Sampaikan Saja Tapi Tidak Perlu Ngotot
HIDAYATUNA.COM, Yogyakarta – Dua orang bersaudara, kakak-adik, terlibat pertengkaran. Kata si kakak, ibu mereka menyuruh memakai baju putih di hari Senin. Tapi menurut si adik, tidak mesti baju putih. Baju apa saja boleh, yang penting bersih dan berwarna cerah.
Karena merasa pendapatnya dibantah, si kakak pun marah-marah. Melihat kakak marah, si adik bertahan dengan pendapatnya.
Karena terbawa emosi, akhirnya kakak memukul adiknya. Si adik membalas pukulan kakaknya. Terjadilah pertengkaran.

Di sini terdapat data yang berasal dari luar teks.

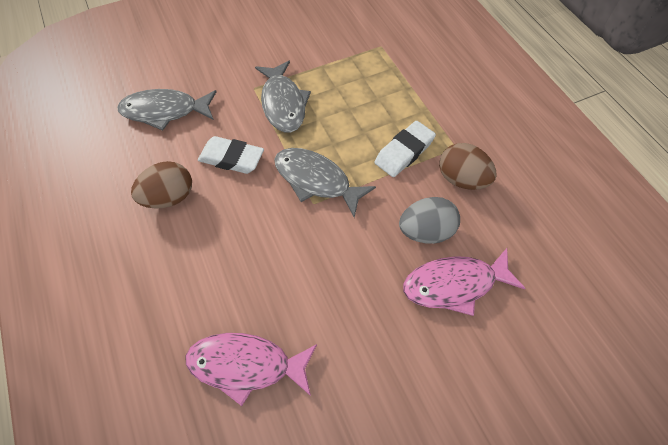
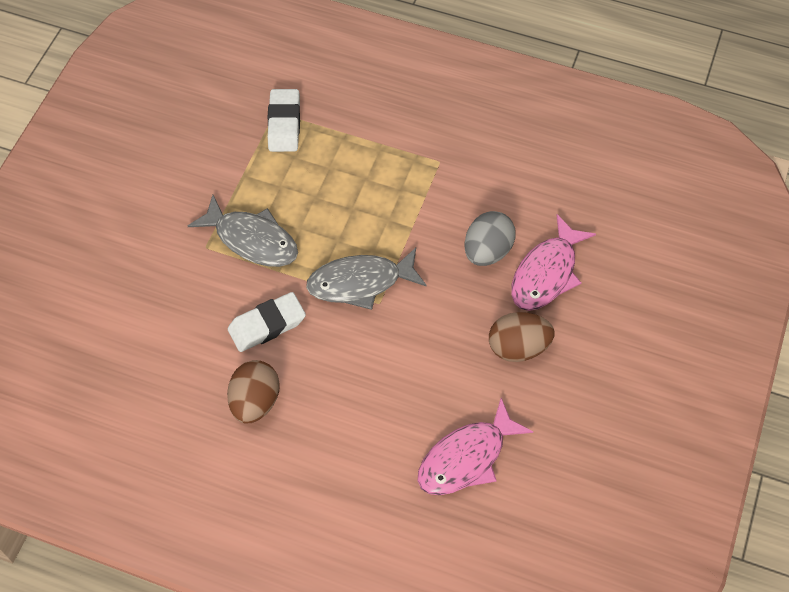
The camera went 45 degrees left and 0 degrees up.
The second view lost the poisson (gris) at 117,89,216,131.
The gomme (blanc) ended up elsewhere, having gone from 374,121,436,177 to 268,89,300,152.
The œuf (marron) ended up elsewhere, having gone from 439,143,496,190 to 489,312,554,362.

Ibu pun datang. Keduanya mengadukan apa yang terjadi, dan bertanya pada si Ibu siapa yang benar antara mereka berdua dan siapa yang salah.
Dengan penuh sayang Ibu berkata,
“Nak, kalian berdua adalah anak-anak Ibu. Ibu sayang pada kalian berdua. Tidak ada yang salah. Kalian berdua benar. Yang memakai baju putih bagus karena lebih bersih dan cerah. Yang memakai baju lain pun selama itu bersih tidak apa-apa. Ibu hanya akan marah kalau kalian memakai baju yang kotor, apalagi kalau kalian tidak memakai baju sama-sekali.”
Akhirnya Ibu memeluk mereka berdua. Keduanya pun saling meminta maaf. Si kakak menyesal kenapa harus marah pada adiknya.
Kenapa juga ia sampai memukul adiknya. Toh, pada akhirnya pendapatnya dan pendapat adiknya tidak ada yang disalahkan oleh ibu.
Andaikan saja ia mendiskusikan semua itu dengan adiknya secara baik, tentu insiden pertengkaran itu tak akan terjadi, dan hubungan baik antara mereka berdua tidak harus dirusak oleh polemik kecil yang tiada berguna itu.
Ini hanya ilustrasi sederhana. Wajar kita berbeda pendapat. Sah-sah saja kita berbeda pandangan. Tapi perbedaan itu tidak boleh diekspresikan secara berlebihan, apalagi sampai berujung pada pertengkaran dan polemik.
Bagaimana kalau ternyata pandangan kita dan pandangan saudara kita yang kita salahkan dibenarkan oleh Allah Swt kedua-duanya. Karena sebagian besar perbedaan yang terjadi diantara kita sesungguhnya adalah perbedaan dalam masalah furu’ yang memang wajar terbuka ruang untuk berbeda.
Bahkan dalam masalah akidah sekalipun, tidak semua yang bersifat ushul. Ada masalah-masalah akidah yang bersifat ushul dan ada yang bersifat furu’.
Setelah mengusir Bani Nadhir, Rasulullah Saw memerintahkan para sahabat untuk mengepung Bani Quraizhah.
Beliau berpesan: “Jangan kalian shalat Ashar kecuali di Bani Quraizhah.”
Ternyata di tengah perjalanan waktu Ashar sudah masuk. Akhirnya terjadi perbedaan pendapat. Sebagian sahabat berpegang pada ‘teks’ pesan Nabi Muhammad saw.
Mereka hanya akan shalat Ashar di Bani Quraizah meskipun waktu Ashar sudah berakhir.
Sebagian lagi memahami ‘konteks’ dari pesan Nabi Saw. Menurut mereka, inti dari pesan itu adalah bagaimana mereka bergegas untuk sampai di Bani Quraizhah.
Ketika akhirnya mereka terlambat sampai padahal sudah diusahakan, mereka mesti shalat Ashar saat waktunya masuk. Ini memang ‘melanggar’ teks perintah Nabi, tapi sejalan dengan konteksnya.
Sepulang dari misi itu mereka melaporkan hal tersebut kepada Nabi Saw. Dan ternyata, Nabi saw membenarkan pilihan ijtihad mereka semua.
Tidak ada yang disalahkan. Beruntung mereka tidak sampai bertengkar ketika berbeda itu. Sehingga persaudaraan mereka tetap terjaga meski dalam banyak hal mereka juga berbeda.